» Excerpt
-- start --

So what things did I like? Well, first of all, I liked the mood. It 'felt' like Silent Hill. I also liked how they explained the fogginess and how the town was evacuated so quickly. I've only played through Silent Hill 2 so maybe some people were more bothered by the lack of strict adherence to the game script, but I didn't mind it. If you're trying to condense hours upon hours of gameplay into a 2 hour movie, you're gonna need to change some shit around, and I think Avery did a decent job of it while Gans did a good job of visualizing it for us.

And what didn't I like? The worst thing about the movie, for me, was that even though it was way long for a horror flick, that they wussed out and summed up the 'why?' in a spoken 15 minute segment. It felt to me like they were telling the story, and then they ran out of time so they just broke down and hand fed us the reasoning for everything so that they could get to the climactic boss battle at the end. It would probably have been better as a Kill Bill-ish Vol 1/Vol 2 deal. Though I'm sure that was not an option as far as Hollywood business goes.

Also, while I liked Avery's handling of the setting, his dialogue sucked. I absolutely hate hearing the audience laugh during horror movies, but some of the dialogue in Slient Hill was so absurd that I could totally understand why the audience was chuckling in some places.

Overall, I liked Silent Hill. And it seems like most gamers liked it. It was just the critics that hated the shit out of it (and my stupid friends.) Kotaku had a post on how movie review sites like MetaCritic and Rotten Tomatoes had complied overwhelmingly negative critics' reveiws for the movie while the user ratings on those same sites were overwhelmingly positive. Even on IMDB, Silent Hill has earned, up to this point, a respectable 6.7 out of 10 rating. If you're wondering if you've missed anything by not playing the games. Probably not. Like I said, I only played through one of the four Silent Hill games myself.

My Rating: 7.5 x better than The Transporter.

Thursday, March 16, 2006

"The Hills Have Eyes Review"

Just saw this movie last night... I'll get to the point. It sucked.

-- end --

» Written instruction A
According to the Silent Hill review, what rating had the movie earned on IMDB?
» Written instruction B
Pick up the film reviews right after their final sentence and keep writing in the same voice.
The lines that come next play no part in this work.

» Data extract

-- start --

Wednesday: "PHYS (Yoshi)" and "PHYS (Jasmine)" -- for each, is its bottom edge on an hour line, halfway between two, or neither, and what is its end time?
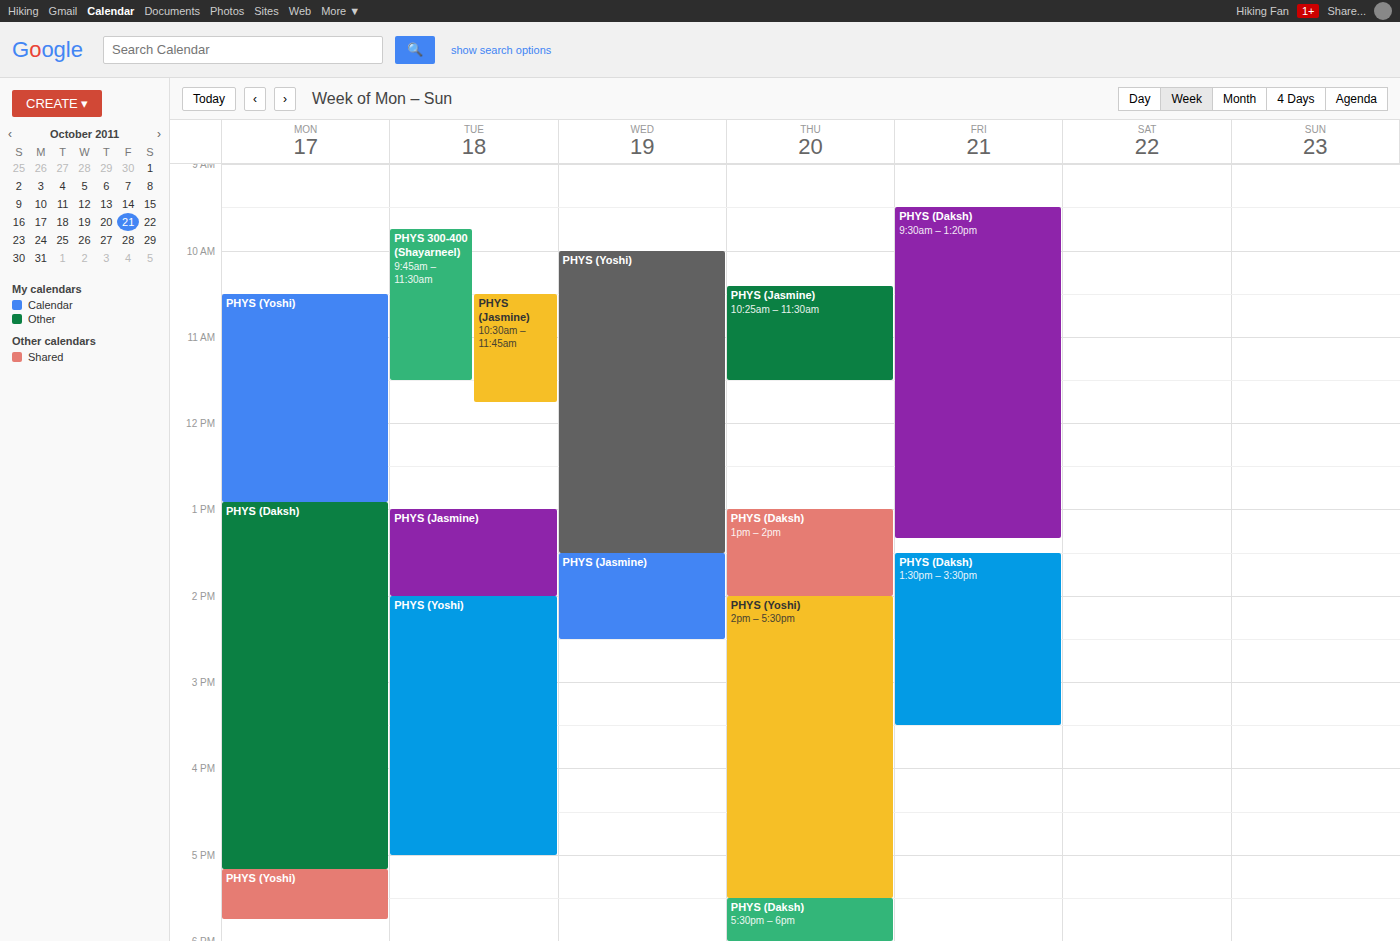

-- end --

» Final answer A
A 6.7 out of 10 rating.

» Final answer B
I know, I know, most horror movies suck, but for some reason Claire and I were under the impression that this was supposed to be a good movie. I thought I remembered hearing some positive buzz about the movie, and I vaguely remember the ads being somewhat interesting. But to be honest, I didn't really look into it very much. I saw this as a postive thing as the last horror movie I went to see where I didn't know much about it was the American version of The Ring, and that movie was quite good.

Anyway, spoilers abound...

First of all, we thought this was going to be something about some hills out in a dark forrest area with a dilapidated house sitting on top of some hill that was really an ancient demonic ritual site or something like that. Instead its about a family of vacationers that get stuck out in the desert of New Mexico and fall victim to a bunch of nuclear fallout mutants that all look like Sloth from The Goonies. Even worse, the majority of the movie is set during the day. Not scary.

If you remember the tagline for this movie "The lucky ones die first." You'll know another reason why I was so disappointed. That line implies that 1) the ones that die at the end, die the worst deaths and 2) that a lot of people will be dying. Neither are true. Three 'good guys' die. Three. Well, four if you count the guy that killed himself, but I don't think that should count because I think he was more of a 'bad guy' anyway. And as for dying first? The guy that dies first gets his head bashed in and is burned alive. Pretty horrible death, isn't it? How do the 2nd and 3rd people die? Shot. Yep. Shot in the belly and shot in the head. I don't know about you, but having my skull bashed in and being burned alive sounds much worse than being shot to death.

Another gripe... the movie takes forever to get to the good stuff. You know how only three people die? Well, it takes almost half of the movie for that to happen. And then they all die within 15 minutes. Boring.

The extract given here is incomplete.